== GIVEN RECORDS ==
>>>
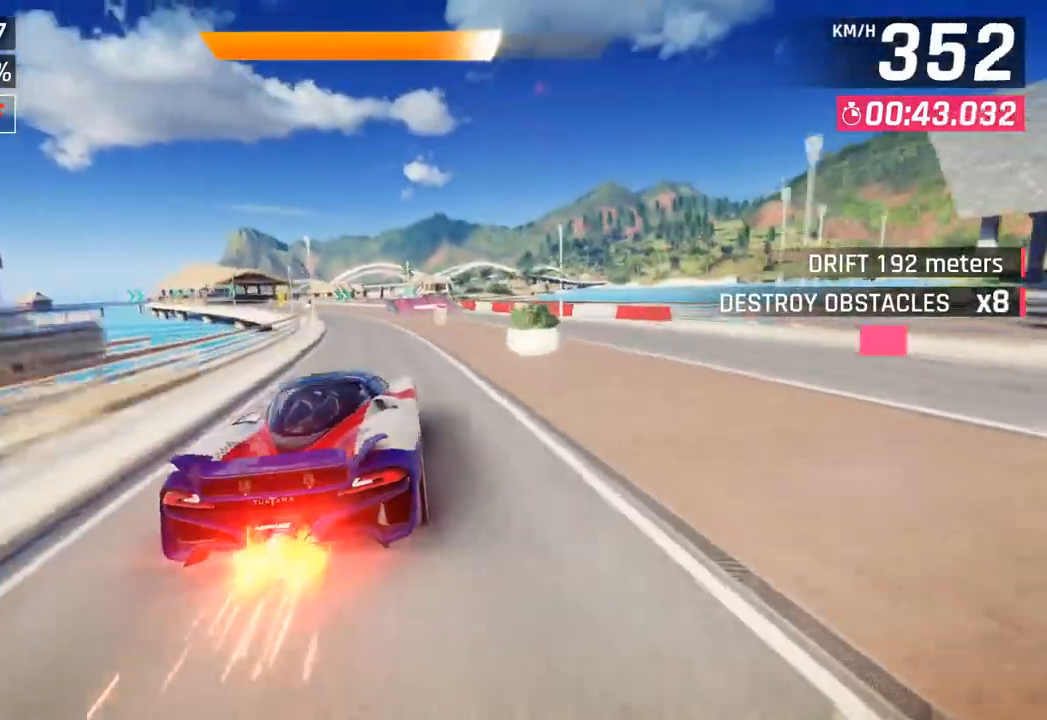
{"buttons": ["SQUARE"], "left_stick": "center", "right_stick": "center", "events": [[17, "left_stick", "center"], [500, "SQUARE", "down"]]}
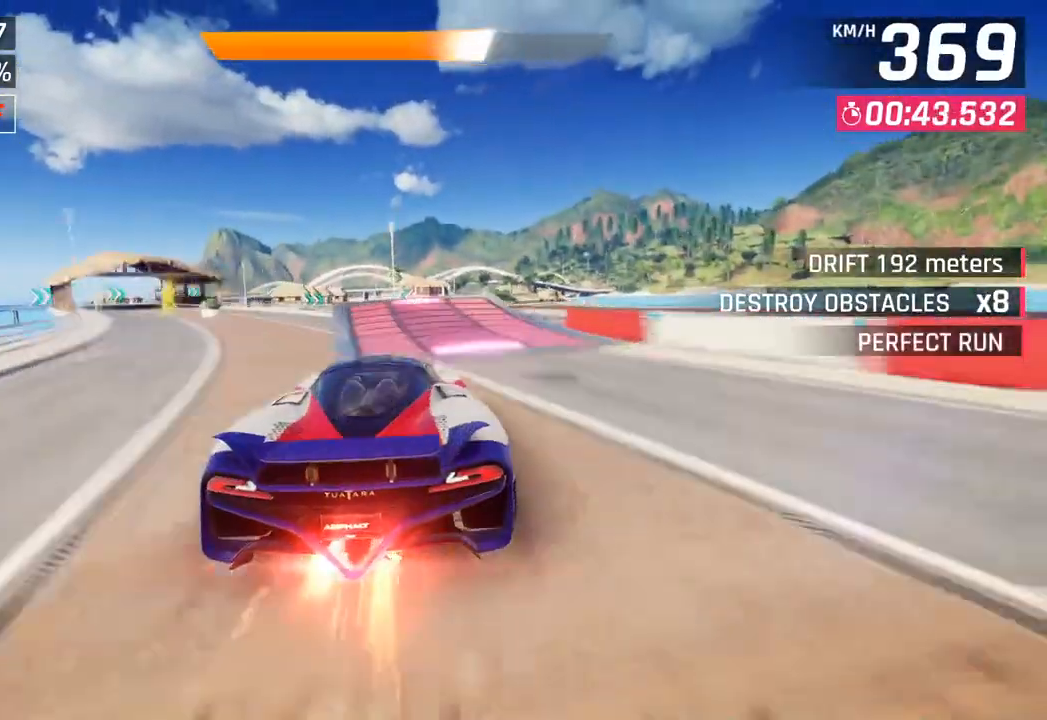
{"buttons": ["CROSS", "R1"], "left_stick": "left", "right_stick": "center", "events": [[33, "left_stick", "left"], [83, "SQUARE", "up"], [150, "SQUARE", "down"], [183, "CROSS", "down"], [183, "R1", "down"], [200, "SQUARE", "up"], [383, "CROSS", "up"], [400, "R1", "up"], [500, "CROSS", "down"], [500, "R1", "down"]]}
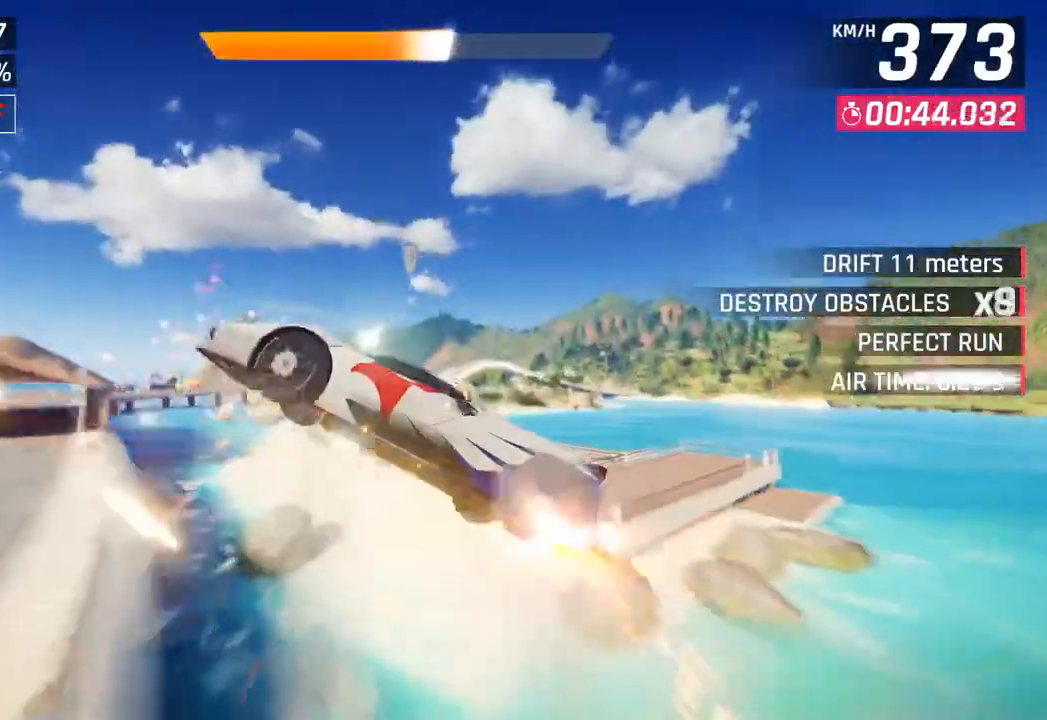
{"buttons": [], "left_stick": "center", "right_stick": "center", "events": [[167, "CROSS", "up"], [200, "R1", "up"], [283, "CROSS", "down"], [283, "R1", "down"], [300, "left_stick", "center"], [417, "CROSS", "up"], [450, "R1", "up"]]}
<<<
>>>
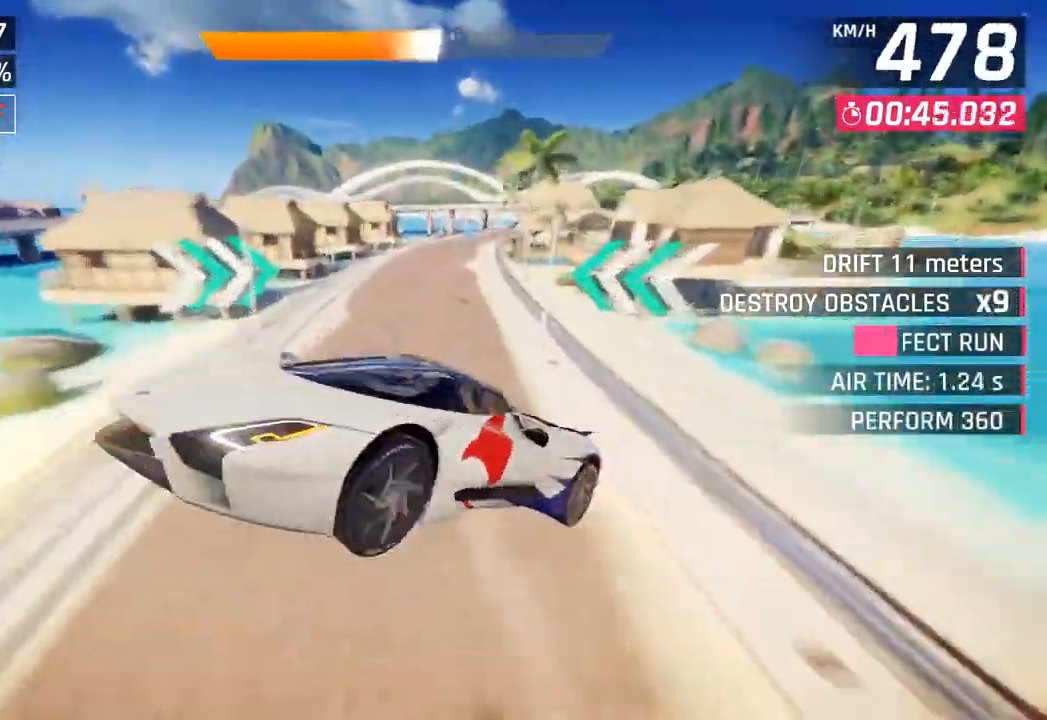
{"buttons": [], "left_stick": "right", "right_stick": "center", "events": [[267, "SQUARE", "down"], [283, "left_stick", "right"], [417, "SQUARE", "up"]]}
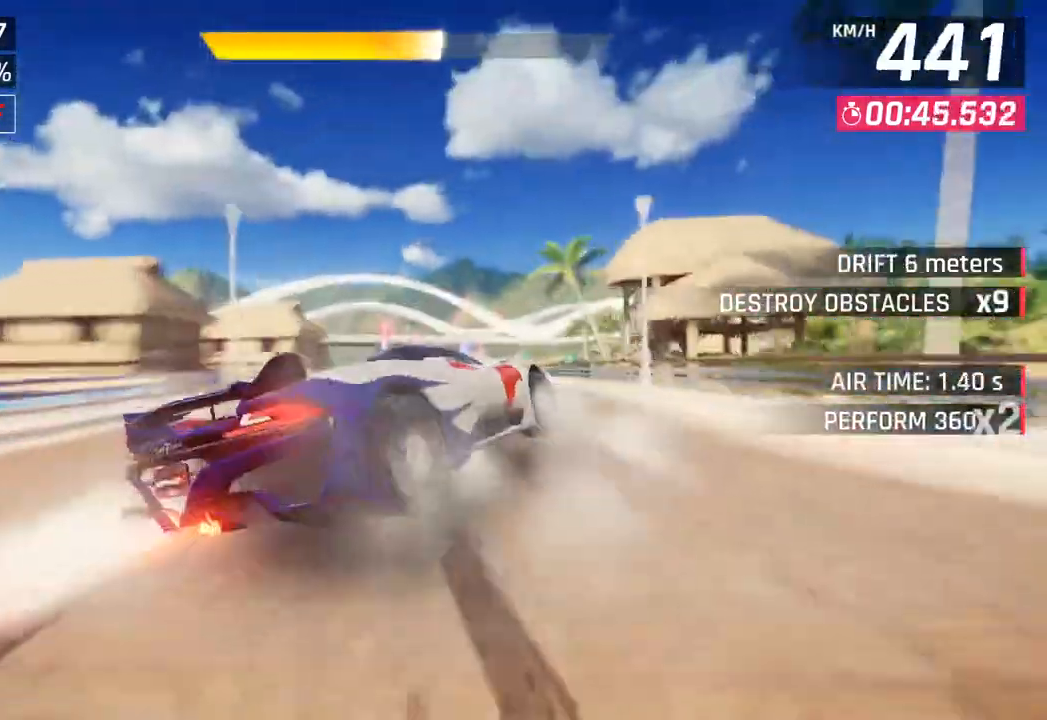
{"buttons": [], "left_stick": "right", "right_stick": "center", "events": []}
<<<
== TASK INSTRUCTIONS ==
Going through the listing above, please work out how many lines contain the word "CROSS", and give the number alone.

== EXERCISE OUTPUT ==
2